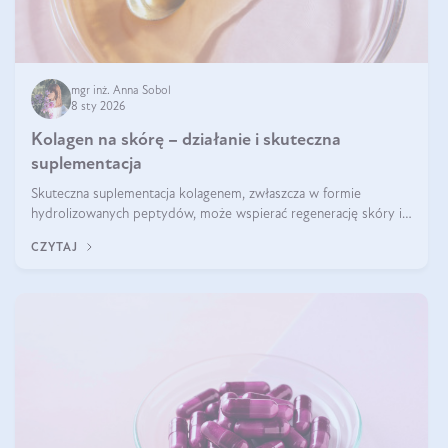
mgr inż. Anna Sobol
8 sty 2026
Kolagen na skórę – działanie i skuteczna
suplementacja
Skuteczna suplementacja kolagenem, zwłaszcza w formie
hydrolizowanych peptydów, może wspierać regenerację skóry i
poprawiać jej wygląd, jeśli jest połączona z odpowiednią dietą i
CZYTAJ
regularnością stosowania.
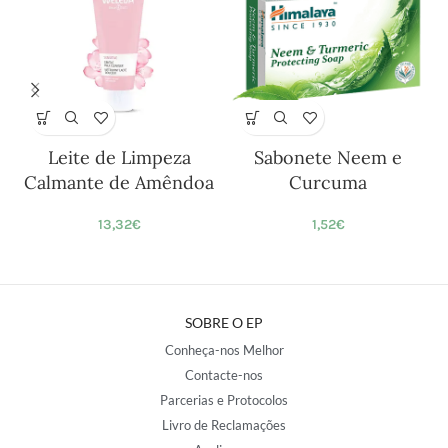
Leite de Limpeza
Sabonete Neem e
Calmante de Amêndoa
Curcuma
13,32
€
1,52
€
SOBRE O EP
Conheça-nos Melhor
Contacte-nos
Parcerias e Protocolos
Livro de Reclamações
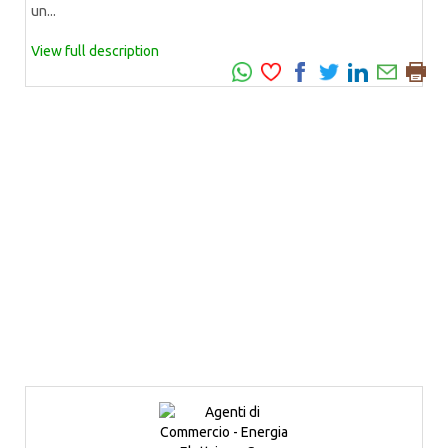
un...
View full description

================

◆ **EXERCISE DETAILS**: Please output the text read from all of the material above as a numbered list with one line per item, skipping any blank lines and leaving the pictures out.

◆ **FINAL ANSWER**:
1. mgr inż. Anna Sobol
2. 8 sty 2026
3. Kolagen na skórę – działanie i skuteczna
4. suplementacja
5. Skuteczna suplementacja kolagenem, zwłaszcza w formie
6. hydrolizowanych peptydów, może wspierać regenerację skóry i
7. poprawiać jej wygląd, jeśli jest połączona z odpowiednią dietą i
8. CZYTAJ
9. regularnością stosowania.
10. Leite de Limpeza
11. Sabonete Neem e
12. Calmante de Amêndoa
13. Curcuma
14. 13,32
15. €
16. 1,52
17. €
18. SOBRE O EP
19. Conheça-nos Melhor
20. Contacte-nos
21. Parcerias e Protocolos
22. Livro de Reclamações
23. un...
24. View full description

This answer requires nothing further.